What is Measurabl Navigate and how does it support net zero planning?
Measurabl Navigate is a module that guides customers on their journey to net zero by modeling pathways, quantifying the financial returns of sustainability investments, and benchmarking progress against portfolio targets. Unlike the backward looking compliance reporting in other modules, Navigate is forward looking: it helps investment managers evaluate which capital expenditure decisions (energy efficiency retrofits, renewable energy installations, building electrification) will deliver the best combination of carbon reduction and financial return. The module provides scenario modeling so firms can compare different pathways to net zero based on cost, timeline, and impact. For firms that have set public net zero commitments or face investor pressure to demonstrate credible decarbonization plans, Navigate provides the analytical framework to move from aspiration to actionable strategy.
How does Measurabl’s market position compare to competitors like Deepki?
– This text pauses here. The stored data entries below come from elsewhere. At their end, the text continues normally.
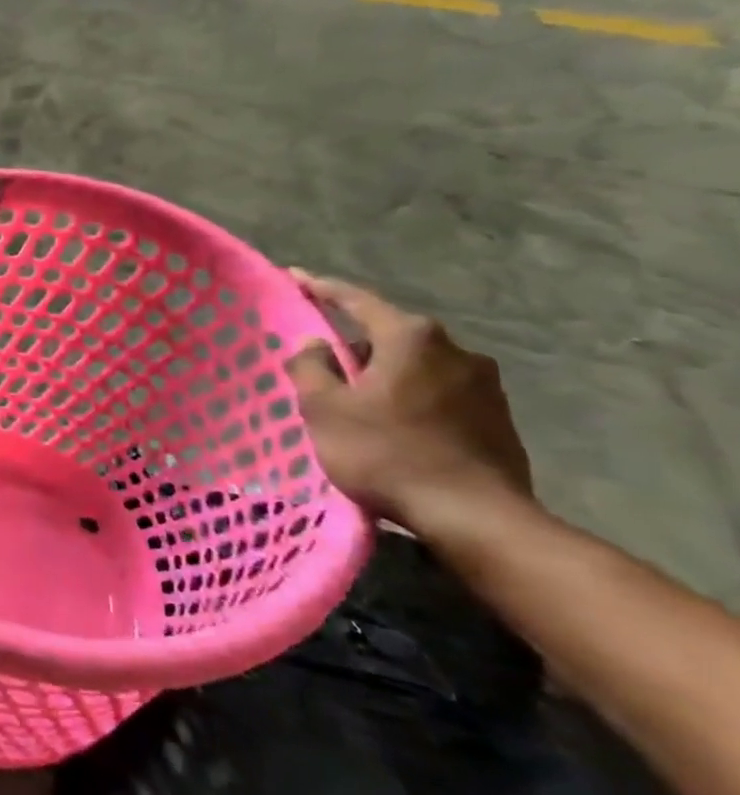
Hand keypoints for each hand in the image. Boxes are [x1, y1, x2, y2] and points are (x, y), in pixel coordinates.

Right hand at [286, 270, 533, 533]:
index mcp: (409, 337)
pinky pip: (439, 393)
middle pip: (388, 334)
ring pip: (415, 366)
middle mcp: (454, 348)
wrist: (476, 517)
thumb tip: (314, 345)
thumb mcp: (324, 409)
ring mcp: (484, 383)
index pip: (355, 299)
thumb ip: (311, 367)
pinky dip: (410, 399)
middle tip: (322, 365)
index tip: (294, 277)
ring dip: (384, 375)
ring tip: (357, 403)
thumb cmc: (386, 453)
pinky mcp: (499, 416)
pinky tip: (394, 426)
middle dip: (354, 345)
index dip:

Measurabl and Deepki are the two leading platforms in CRE ESG technology, with geographic concentration being the primary differentiator. Measurabl has stronger market share in North America and global institutional markets, while Deepki holds stronger positioning in European markets where SFDR compliance has been mandatory longer. Measurabl’s deployment across 18 billion square feet and adoption by 37 percent of top asset managers gives it scale advantages in network effects and framework relationships. Deepki offers strong European regulatory expertise and has grown rapidly with EU sustainability requirements. For global firms operating across both markets, Measurabl’s broader geographic coverage (93 countries) may provide advantages, while firms concentrated in European markets may find Deepki’s regulatory depth more immediately relevant.
What is the typical ROI timeline for implementing Measurabl?
ROI from Measurabl typically materializes through multiple channels over the first 12 to 18 months. Immediate returns come from reduced analyst time in data compilation and reporting preparation, which firms often measure in person weeks per annual reporting cycle. Medium term returns come from improved GRESB scores that influence LP allocation decisions (GRESB participants with higher scores report better capital raising outcomes). Longer term returns come from access to green financing products that offer 10 to 25 basis points of spread reduction for certified buildings, and from compliance with mandatory disclosure requirements that avoid regulatory penalties. For a firm managing a $2 billion portfolio, even a single basis point advantage in financing terms represents $200,000 annually in debt service savings.